WHAT THIS TASK INVOLVES: What follows is a set of records; restate each one word for word and drop the pictures.

Stored items:
______________________________

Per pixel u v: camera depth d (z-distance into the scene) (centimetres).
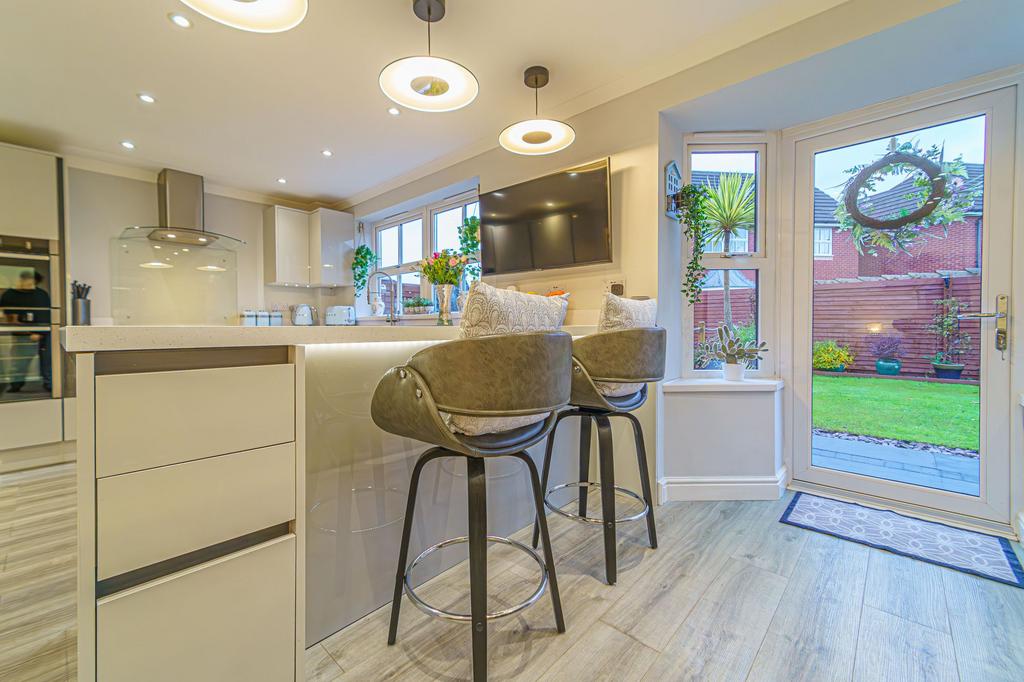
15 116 299
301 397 108
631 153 255
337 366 140
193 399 90
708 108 240
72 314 355
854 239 247
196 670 91
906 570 174
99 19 204
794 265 264
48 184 329
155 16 203
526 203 303
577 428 246
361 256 478
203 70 247
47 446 329
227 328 95
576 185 274
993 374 208
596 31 216
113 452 80
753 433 250
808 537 202
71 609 156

______________________________

EXERCISE RESULT:
Per pixel u v: camera depth d (z-distance into the scene) (centimetres).
15 116 299
301 397 108
631 153 255
337 366 140
193 399 90
708 108 240
72 314 355
854 239 247
196 670 91
906 570 174
99 19 204
794 265 264
48 184 329
155 16 203
526 203 303
577 428 246
361 256 478
203 70 247
47 446 329
227 328 95
576 185 274
993 374 208
596 31 216
113 452 80
753 433 250
808 537 202
71 609 156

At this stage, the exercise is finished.